## Exercise data

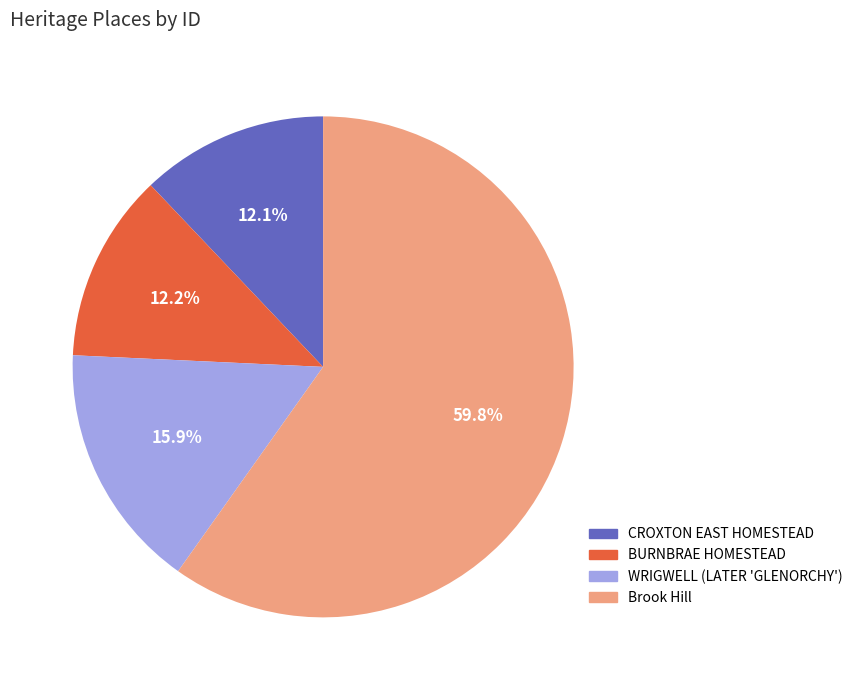

To the nearest percent, what is the difference between the WRIGWELL (LATER 'GLENORCHY') and Brook Hill slice percentages?

44%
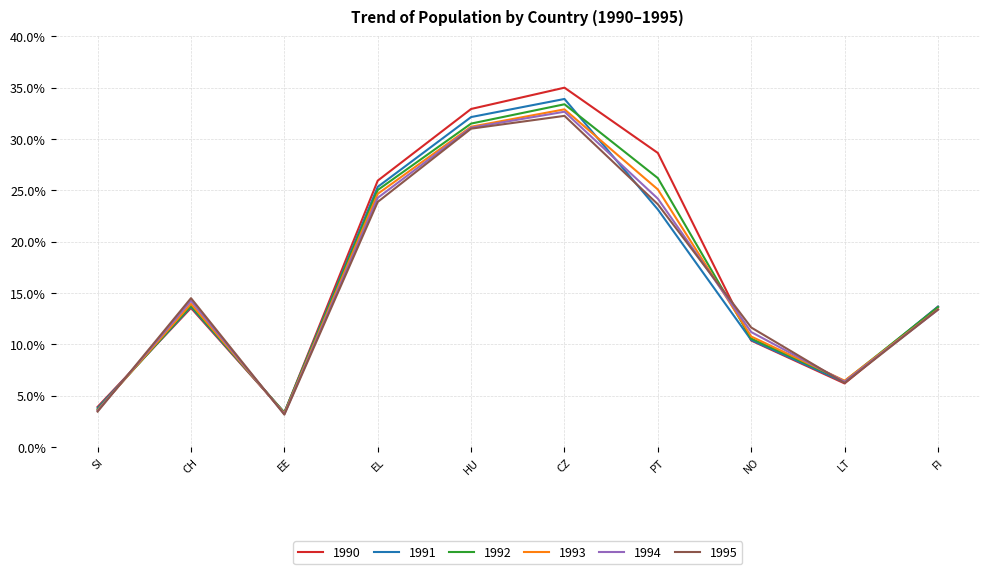

Where is 1995 nearest to the value 17?

CH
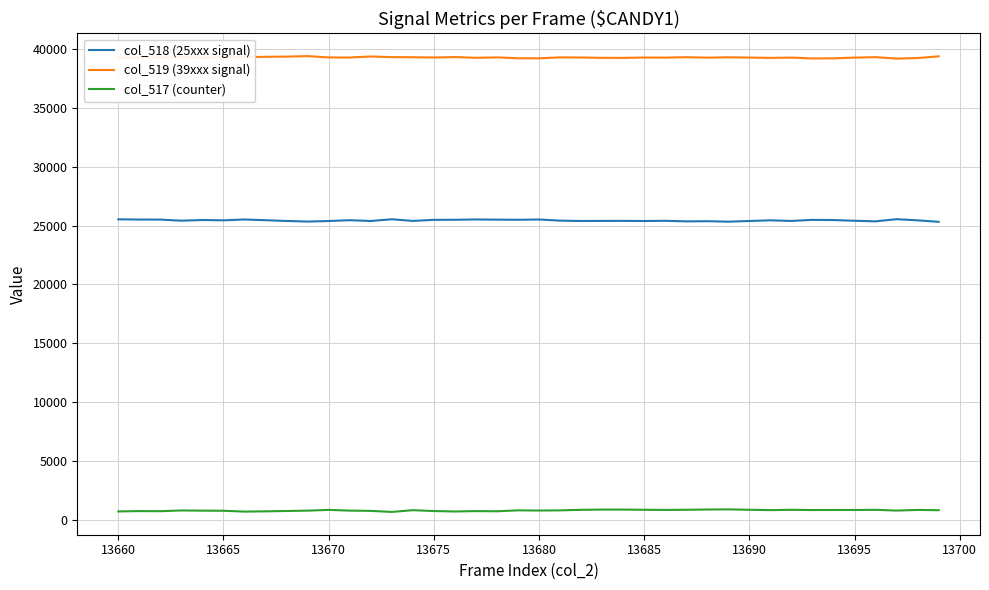

Which series has the largest total across all categories?

col_519 (39xxx signal)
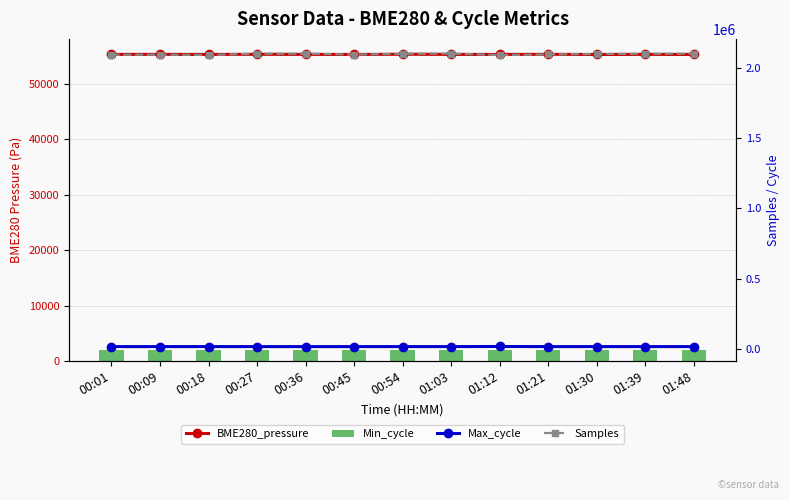

Reading right to left, list all the values displayed in this chart.

BME280_pressure: 01:48=55248.2	01:39=55262.1	01:30=55242.3	01:21=55274.0	01:12=55248.2	01:03=55258.2	00:54=55286.0	00:45=55242.3	00:36=55262.1	00:27=55274.0	00:18=55248.2	00:09=55262.1	00:01=55262.1
Min_cycle: 01:48=1960.0	01:39=1960.0	01:30=1960.0	01:21=1960.0	01:12=1960.0	01:03=1960.0	00:54=1960.0	00:45=1960.0	00:36=1960.0	00:27=1960.0	00:18=1960.0	00:09=1960.0	00:01=1960.0
Max_cycle: 01:48=19977.0	01:39=19924.0	01:30=20015.0	01:21=19933.0	01:12=20673.0	01:03=19924.0	00:54=20026.0	00:45=19932.0	00:36=19926.0	00:27=19920.0	00:18=20027.0	00:09=19920.0	00:01=19936.0
Samples: 01:48=2098539.0	01:39=2097917.0	01:30=2096412.0	01:21=2093342.0	01:12=2088312.0	01:03=2099290.0	00:54=2098254.0	00:45=2091630.0	00:36=2098687.0	00:27=2098201.0	00:18=2089007.0	00:09=2091367.0	00:01=2090741.0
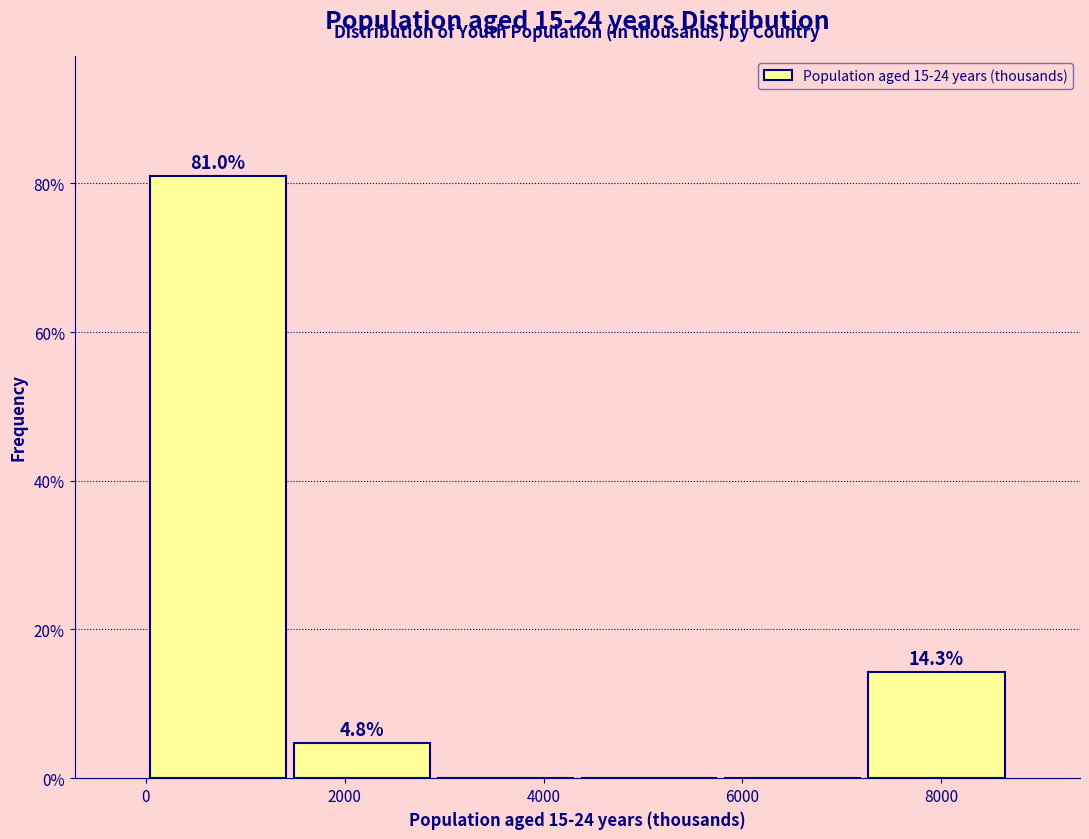

Which range on the x-axis has the tallest bar?

0 to 1400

## Prompt
Reproduce all of the records above verbatim, omitting the pictures.

## Output for this exercise
To the nearest percent, what is the difference between the WRIGWELL (LATER 'GLENORCHY') and Brook Hill slice percentages?

44%

Where is 1995 nearest to the value 17?

CH

Which series has the largest total across all categories?

col_519 (39xxx signal)

Reading right to left, list all the values displayed in this chart.

BME280_pressure: 01:48=55248.2	01:39=55262.1	01:30=55242.3	01:21=55274.0	01:12=55248.2	01:03=55258.2	00:54=55286.0	00:45=55242.3	00:36=55262.1	00:27=55274.0	00:18=55248.2	00:09=55262.1	00:01=55262.1
Min_cycle: 01:48=1960.0	01:39=1960.0	01:30=1960.0	01:21=1960.0	01:12=1960.0	01:03=1960.0	00:54=1960.0	00:45=1960.0	00:36=1960.0	00:27=1960.0	00:18=1960.0	00:09=1960.0	00:01=1960.0
Max_cycle: 01:48=19977.0	01:39=19924.0	01:30=20015.0	01:21=19933.0	01:12=20673.0	01:03=19924.0	00:54=20026.0	00:45=19932.0	00:36=19926.0	00:27=19920.0	00:18=20027.0	00:09=19920.0	00:01=19936.0
Samples: 01:48=2098539.0	01:39=2097917.0	01:30=2096412.0	01:21=2093342.0	01:12=2088312.0	01:03=2099290.0	00:54=2098254.0	00:45=2091630.0	00:36=2098687.0	00:27=2098201.0	00:18=2089007.0	00:09=2091367.0	00:01=2090741.0

Which range on the x-axis has the tallest bar?

0 to 1400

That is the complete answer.